Recommendation: Don't wait 60 days to report a discrepancy. Reconcile your statements immediately. Even better, take advantage of online access to your account and use the alerts offered. This way you will be notified of transactions immediately. (Learn more: How to Protect Your Credit with a Security Freeze).
Fair Debt Collection Practices Act (FDCPA)
The Fair Debt Collection Practices Act mandates that within five days of being contacted by a collection agency the collection agency must provide you with:
- A written statement of what is owed
- The name of the creditor
Not all collection calls are legitimate. Criminals will often pretend to be a collection agency to scare you into either sending them money or confirming personal information such as your social security or bank account information. The best way to determine if the collection call is legitimate is to tell them that per the FDCPA they must provide you with the above listed information. Most of the time they will object, saying they don't have to or that it will be sent to you, but then you'll never receive anything.
If the collection agency is legitimate but the debt is inaccurate, you have 30 days from the initial contact (when you were first contacted by the collection agency) to dispute the claim. Once disputed, the collection agency is no longer allowed to contact you. The dispute should be written and mailed with either a return receipt or tracking to confirm when the collection agency received the dispute notification.

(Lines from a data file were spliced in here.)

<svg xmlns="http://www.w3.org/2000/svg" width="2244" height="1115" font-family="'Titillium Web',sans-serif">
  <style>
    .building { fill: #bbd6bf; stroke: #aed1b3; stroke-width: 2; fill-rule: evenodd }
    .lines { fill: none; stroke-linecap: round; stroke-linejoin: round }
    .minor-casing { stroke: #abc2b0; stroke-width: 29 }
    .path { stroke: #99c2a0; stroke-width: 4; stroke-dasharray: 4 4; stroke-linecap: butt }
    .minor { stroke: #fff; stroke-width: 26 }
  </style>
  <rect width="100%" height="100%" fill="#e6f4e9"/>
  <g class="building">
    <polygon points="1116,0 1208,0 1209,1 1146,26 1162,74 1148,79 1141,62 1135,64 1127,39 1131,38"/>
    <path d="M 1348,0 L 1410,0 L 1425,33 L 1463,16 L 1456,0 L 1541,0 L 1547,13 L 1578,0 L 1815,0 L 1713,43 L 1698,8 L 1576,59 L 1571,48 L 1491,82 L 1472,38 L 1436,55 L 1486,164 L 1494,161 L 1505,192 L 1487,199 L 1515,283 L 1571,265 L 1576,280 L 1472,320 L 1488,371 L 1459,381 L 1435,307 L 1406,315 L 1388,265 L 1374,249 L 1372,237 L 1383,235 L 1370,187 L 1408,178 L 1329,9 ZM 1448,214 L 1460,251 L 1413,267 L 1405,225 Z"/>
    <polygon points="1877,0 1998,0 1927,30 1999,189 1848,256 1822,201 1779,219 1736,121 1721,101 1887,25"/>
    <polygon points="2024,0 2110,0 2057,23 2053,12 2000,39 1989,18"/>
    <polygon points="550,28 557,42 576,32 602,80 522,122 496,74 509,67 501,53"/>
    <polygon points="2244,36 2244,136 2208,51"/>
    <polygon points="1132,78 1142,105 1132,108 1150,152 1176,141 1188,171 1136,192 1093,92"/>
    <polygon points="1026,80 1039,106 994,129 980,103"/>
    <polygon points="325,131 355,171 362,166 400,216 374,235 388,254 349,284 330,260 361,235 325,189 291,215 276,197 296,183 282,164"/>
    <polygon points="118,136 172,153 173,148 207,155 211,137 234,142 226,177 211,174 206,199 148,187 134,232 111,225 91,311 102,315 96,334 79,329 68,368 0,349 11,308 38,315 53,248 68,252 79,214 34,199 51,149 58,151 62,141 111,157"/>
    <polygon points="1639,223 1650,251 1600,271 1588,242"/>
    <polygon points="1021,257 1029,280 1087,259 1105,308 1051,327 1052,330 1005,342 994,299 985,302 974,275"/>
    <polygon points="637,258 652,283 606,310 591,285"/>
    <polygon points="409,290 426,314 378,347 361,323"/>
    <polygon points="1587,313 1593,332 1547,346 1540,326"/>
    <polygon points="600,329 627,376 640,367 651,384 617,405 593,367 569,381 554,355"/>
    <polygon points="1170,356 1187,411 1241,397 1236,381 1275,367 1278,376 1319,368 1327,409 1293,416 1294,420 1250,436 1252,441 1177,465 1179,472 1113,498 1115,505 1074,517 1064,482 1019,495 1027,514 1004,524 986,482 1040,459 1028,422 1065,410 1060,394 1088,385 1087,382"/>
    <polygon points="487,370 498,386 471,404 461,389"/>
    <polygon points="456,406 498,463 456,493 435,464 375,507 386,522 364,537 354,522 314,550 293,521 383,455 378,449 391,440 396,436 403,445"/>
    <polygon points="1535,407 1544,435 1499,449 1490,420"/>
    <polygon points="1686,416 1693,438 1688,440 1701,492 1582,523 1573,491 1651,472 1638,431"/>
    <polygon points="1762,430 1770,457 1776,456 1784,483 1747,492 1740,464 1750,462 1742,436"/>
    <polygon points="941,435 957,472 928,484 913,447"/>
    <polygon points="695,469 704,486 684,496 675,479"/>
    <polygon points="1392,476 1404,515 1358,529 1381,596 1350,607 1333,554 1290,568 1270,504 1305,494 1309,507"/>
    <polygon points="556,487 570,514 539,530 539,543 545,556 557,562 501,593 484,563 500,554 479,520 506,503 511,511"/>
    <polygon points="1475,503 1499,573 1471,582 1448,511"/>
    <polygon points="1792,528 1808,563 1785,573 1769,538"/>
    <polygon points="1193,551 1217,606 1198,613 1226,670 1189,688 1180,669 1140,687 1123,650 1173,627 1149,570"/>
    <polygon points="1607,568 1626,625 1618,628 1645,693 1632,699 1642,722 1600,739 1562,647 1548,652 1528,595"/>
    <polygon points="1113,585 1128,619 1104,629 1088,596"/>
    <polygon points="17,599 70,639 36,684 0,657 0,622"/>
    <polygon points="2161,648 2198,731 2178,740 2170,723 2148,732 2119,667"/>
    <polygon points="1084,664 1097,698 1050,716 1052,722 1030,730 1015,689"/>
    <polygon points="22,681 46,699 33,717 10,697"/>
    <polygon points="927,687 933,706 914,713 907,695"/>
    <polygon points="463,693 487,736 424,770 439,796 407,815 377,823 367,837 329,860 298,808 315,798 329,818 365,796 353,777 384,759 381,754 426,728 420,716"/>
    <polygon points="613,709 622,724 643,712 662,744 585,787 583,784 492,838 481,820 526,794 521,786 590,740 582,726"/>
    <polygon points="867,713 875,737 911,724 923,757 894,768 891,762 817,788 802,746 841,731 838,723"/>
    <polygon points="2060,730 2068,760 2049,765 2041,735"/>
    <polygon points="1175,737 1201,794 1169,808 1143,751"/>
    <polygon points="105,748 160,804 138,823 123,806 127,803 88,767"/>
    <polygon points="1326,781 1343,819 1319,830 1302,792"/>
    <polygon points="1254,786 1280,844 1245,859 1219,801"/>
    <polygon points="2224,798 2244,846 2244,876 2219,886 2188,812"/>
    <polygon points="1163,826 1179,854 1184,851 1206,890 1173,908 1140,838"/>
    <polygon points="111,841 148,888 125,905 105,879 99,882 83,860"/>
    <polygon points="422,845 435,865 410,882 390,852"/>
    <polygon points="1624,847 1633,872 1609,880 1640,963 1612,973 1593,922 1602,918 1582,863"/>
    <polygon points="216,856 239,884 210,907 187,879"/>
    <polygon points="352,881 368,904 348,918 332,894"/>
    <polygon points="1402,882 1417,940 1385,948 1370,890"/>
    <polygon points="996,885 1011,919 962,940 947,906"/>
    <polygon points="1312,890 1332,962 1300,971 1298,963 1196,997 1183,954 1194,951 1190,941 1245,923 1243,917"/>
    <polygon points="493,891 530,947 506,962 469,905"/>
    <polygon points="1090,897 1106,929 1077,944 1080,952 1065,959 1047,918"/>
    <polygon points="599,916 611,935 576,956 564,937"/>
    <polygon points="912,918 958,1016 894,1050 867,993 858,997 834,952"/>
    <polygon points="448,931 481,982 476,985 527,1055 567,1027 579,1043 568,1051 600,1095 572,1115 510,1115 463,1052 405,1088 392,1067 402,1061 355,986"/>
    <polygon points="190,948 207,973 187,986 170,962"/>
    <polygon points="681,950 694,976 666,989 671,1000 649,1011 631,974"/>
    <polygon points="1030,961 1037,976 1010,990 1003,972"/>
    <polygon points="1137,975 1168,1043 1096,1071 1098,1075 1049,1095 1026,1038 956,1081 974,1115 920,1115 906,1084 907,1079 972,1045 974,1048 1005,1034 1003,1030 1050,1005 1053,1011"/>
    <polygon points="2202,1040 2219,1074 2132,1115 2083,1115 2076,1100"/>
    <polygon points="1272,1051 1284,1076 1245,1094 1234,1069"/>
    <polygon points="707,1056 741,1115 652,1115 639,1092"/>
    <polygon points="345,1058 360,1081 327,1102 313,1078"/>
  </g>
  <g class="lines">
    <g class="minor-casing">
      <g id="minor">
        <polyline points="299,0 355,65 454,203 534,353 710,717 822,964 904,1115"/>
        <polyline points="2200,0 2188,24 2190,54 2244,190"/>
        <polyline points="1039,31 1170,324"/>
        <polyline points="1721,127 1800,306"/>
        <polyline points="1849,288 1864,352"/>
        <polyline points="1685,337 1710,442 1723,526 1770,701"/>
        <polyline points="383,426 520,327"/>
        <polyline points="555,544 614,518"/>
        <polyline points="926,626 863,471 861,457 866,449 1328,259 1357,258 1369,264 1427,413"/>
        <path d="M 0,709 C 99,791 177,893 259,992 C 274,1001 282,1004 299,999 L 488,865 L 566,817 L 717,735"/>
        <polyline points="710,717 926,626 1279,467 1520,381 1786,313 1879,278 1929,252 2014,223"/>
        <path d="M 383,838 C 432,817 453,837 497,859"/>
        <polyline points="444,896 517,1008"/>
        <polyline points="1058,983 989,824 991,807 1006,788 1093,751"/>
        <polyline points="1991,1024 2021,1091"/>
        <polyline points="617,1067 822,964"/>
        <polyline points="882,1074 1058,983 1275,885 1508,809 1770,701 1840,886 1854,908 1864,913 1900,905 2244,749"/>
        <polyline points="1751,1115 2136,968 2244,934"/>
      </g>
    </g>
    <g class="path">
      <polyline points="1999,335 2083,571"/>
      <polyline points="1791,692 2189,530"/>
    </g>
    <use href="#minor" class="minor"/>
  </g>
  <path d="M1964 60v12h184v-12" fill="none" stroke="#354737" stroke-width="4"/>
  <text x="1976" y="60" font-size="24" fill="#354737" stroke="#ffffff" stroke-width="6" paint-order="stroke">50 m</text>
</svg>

Recommendation: If you are ever contacted by a collection agency for a debt you are unaware of, you should request copies of your credit report. An unexpected collection call could be a sign of identity theft. If the collection account is listed on your credit report or reports, then you can simply dispute the accounts with the corresponding credit bureau. You will also have to dispute it with the collection agency otherwise the credit bureau may determine it is legitimate. You may also be required to submit a police report documenting the identity theft. Simply contact your local law enforcement agency and tell them you are a victim of identity theft.
Having an awareness of these deadlines will greatly reduce your financial liability as well as protect your credit from inaccuracies. Many companies will not take the time to tell you about these deadlines as it is not in their best interest. It is up to you to tell them that you know your rights and that you expect them to abide by the law. It will make a significant difference in your ability to recover from identity theft.